En un crimen que parece de película, quedó retratado cómo se mueven los hilos de la política internacional contemporánea. El 2 de octubre de 2018, el disidente y periodista Jamal Khashoggi ingresó a la Embajada de Arabia Saudita en Estambul, Turquía, pero nunca salió. El acérrimo crítico del príncipe realizaba los trámites para consumar su segundo matrimonio, por lo que acudió a la embajada de su país para solicitar el certificado de divorcio de su vínculo anterior. El miedo se apoderó de la pareja cuando el periodista fue al lugar por primera vez, pero su temor se disipó al ser recibido de manera cordial. Días después, Khashoggi regresó para recoger el documento, pero no quedó rastro de él. Tras su desaparición, las autoridades turcas acusaron a Arabia Saudita del asesinato, aunque el Gobierno saudí lo negó. Meses después, funcionarios turcos filtraron una supuesta grabación de la embajada que apuntaba a la tortura, degollamiento y desmembramiento de Khashoggi.

Las grabaciones de las cámaras de seguridad muestran que Khashoggi ingresó a la Embajada de Arabia Saudita, en Turquía, y no salió.

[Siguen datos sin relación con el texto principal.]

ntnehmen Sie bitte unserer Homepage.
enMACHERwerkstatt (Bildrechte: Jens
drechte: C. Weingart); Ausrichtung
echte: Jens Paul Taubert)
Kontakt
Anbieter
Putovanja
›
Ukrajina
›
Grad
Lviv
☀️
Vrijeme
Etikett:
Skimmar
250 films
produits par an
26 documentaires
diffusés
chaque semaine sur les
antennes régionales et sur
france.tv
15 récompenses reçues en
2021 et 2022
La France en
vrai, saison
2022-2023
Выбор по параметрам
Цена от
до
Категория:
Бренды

El periodista escribía una columna mensual para el diario The Washington Post. Allí solía criticar al nuevo príncipe heredero saudí, Mohamed bin Salman, quien veía al columnista como una piedra en el zapato. Khashoggi resaltaba en sus artículos las duras medidas del régimen en contra de los disidentes. El suceso revivió cuando Estados Unidos desclasificó un informe de la CIA que asegura que el asesinato del periodista fue ordenado por Bin Salman. El documento dice: “Basamos esta consideración en el control que Mohamed bin Salman tiene en el reino saudita desde 2017, en la participación de uno de sus asesores directos en el hecho, así como en las prácticas violentas del príncipe heredero para silenciar disidentes”. Tras la fuerte revelación, los principales líderes castigaron el crimen y prometieron tomar medidas. Pero las amenazas, al parecer, se las llevó el viento, y la impunidad entró en escena.

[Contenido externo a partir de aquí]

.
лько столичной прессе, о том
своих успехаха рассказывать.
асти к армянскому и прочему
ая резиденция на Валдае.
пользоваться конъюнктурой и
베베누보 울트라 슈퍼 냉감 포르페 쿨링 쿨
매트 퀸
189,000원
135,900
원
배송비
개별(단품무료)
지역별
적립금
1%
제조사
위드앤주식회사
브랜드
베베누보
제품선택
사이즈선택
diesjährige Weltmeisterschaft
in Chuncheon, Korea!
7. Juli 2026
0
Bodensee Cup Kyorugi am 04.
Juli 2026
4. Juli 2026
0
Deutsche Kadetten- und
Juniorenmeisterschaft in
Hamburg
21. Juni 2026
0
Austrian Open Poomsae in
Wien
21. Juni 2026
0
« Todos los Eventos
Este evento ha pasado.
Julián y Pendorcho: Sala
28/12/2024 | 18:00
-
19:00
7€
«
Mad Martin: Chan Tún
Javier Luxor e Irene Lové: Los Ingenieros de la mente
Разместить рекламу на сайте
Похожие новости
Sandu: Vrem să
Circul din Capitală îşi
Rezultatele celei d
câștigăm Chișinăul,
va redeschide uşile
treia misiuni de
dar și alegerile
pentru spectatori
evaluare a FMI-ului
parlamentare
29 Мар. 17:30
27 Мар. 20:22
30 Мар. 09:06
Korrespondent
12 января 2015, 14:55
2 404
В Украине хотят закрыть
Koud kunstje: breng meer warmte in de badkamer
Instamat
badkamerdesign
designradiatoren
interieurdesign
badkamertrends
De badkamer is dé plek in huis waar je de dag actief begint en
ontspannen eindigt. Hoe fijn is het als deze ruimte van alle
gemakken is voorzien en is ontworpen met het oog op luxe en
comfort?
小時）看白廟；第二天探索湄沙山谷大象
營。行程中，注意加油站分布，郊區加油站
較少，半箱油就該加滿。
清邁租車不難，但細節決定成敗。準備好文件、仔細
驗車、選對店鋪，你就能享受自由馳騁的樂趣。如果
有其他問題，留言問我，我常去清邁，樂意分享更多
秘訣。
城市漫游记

El caso expuso el aura de protección que tienen Arabia Saudita y Bin Salman. En su momento, el entonces presidente Donald Trump dijo que Estados Unidos impondría castigos severos si se demostraba su participación en el crimen, y Joe Biden prometió, en la campaña electoral, castigar a los líderes saudíes. Pero desde la Casa Blanca se limitaron a “exhortar a Arabia Saudita a desmantelar” la Fuerza de Intervención Rápida, una unidad de élite de la que formarían parte siete de las 15 personas de la operación contra Khashoggi. Por lo demás, el portavoz de la diplomacia estadounidense, Ned Price, se negó a castigar a Bin Salman para evitar, por supuesto, una ruptura de sus relaciones con Riad.

Arabia Saudita ha acumulado reservas superiores a US$700.000 millones mientras que Venezuela acumula US$20.000 millones, pese a que la dependecia de la renta petrolera de ambos países es superior al 40%.

La influencia de Arabia Saudita es clara. Es el principal exportador de petróleo, según la Organización de Países Exportadores de Petróleo (Opep). Imponer sanciones podría aumentar y desestabilizar los precios. Asimismo, Estados Unidos y Arabia Saudita comparten acuerdos de ventas de armas que alcanzan los 110.000 millones de dólares, con posibilidad de extenderlos hasta 350.000 millones en los próximos diez años, el convenio más grande de la historia estadounidense. Y, por si fuera poco, las potencias occidentales dependen de Arabia Saudita en su lucha contra el extremismo y el terrorismo en la región. Todo ello predispone cualquier decisión en torno a la pieza clave en Oriente Medio.

Como le dijo Gabriel Ben-Tasgal, periodista y analista político experto en Medio Oriente, a SEMANA: “Estados Unidos es energéticamente independiente y no necesita a Arabia Saudita, pero un castigo a Bin Salman puede desencadenar otra Primavera Árabe”. Y agrega: “En Medio Oriente gobierna quien tiene fuerza física, no hay democracias. Biden dice que va a intentar tener relaciones con Irán, pero una semana después lo ataca. Su mensaje es ‘yo no soy Obama, aprendí de él, pero no estoy dispuesto a cometer los mismos errores que provocaron problemas en el Medio Oriente’”. Al final, el control de Medio Oriente, la lucha contra el terrorismo y los multimillonarios contratos en juego pesan más que los derechos humanos. En la práctica, es mejor llevar la fiesta en paz.